- [GOALS]
**a.** From the passage on affiliated companies, reproduce word for word the part that opens with the words containing "Another example of" and closes with "for both entities.".
**b.** Carry on the passage on affiliated companies from where it stops.

- [SELECTED EXTRACT]
The most common example of an affiliated company is when one business owns less than fifty percent of the shares of stock issued by a different company, but still such a significant amount that it is able to exude a great deal of influence on the activities of the company. For example, a business may own a 49% interest in another company, while the company retains 51% of the interest. In this scenario, the business holding the minority interest may not be involved in the day to day operations of the company, but will often have some input into the general direction pursued by the company, as well as influence any major decisions made by the company’s officers.
Another example of an affiliated company is sometimes referred to as the sister company. Here, two business entities are owned by a parent company. The connection through the parent allows the two sisters to interact on projects of common interest, such as launching joint marketing campaigns, or sharing resources such as retail facilities as means of maximizing exposure and profits while minimizing operating expenses. For example, two fast food restaurants that are owned by the same conglomerate may choose to co-locate in the same building, thus drawing in groups of consumers because of the wider selection of food items they can enjoy at the single location. Sister companies may also share employees as well as facilities, which also helps to improve the bottom line for both entities.

- [PROVIDED MATERIAL]

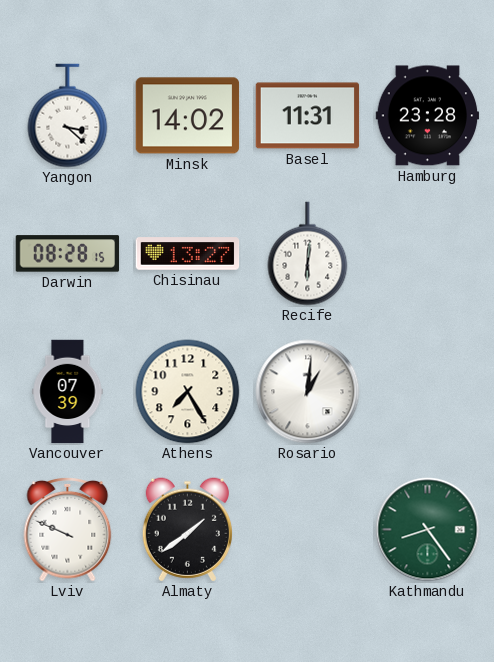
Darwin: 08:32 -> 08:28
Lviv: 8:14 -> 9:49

- [RESPONSES FOR EACH TASK]
**a.**
Another example of an affiliated company is sometimes referred to as the sister company. Here, two business entities are owned by a parent company. The connection through the parent allows the two sisters to interact on projects of common interest, such as launching joint marketing campaigns, or sharing resources such as retail facilities as means of maximizing exposure and profits while minimizing operating expenses. For example, two fast food restaurants that are owned by the same conglomerate may choose to co-locate in the same building, thus drawing in groups of consumers because of the wider selection of food items they can enjoy at the single location. Sister companies may also share employees as well as facilities, which also helps to improve the bottom line for both entities.

**b.**
An affiliated company may also refer to a business that has entered into an ongoing partnership with another company, with the goal of combining some resources as a means of increasing market share. The sharing may take the form of jointly funding advertising by relating products produced by each company with the other. One common example is the creation of a campaign that pairs a particular soft drink with a specific snack, such as a cola and small packets of peanuts. This type of cross promotion can be ended at any time the two affiliates choose, if they find that their joint efforts do not produce the results they had hoped to achieve. In this scenario, the affiliated company relationship is usually governed by a contract that establishes the policies and procedures that both parties will follow for the duration of the relationship.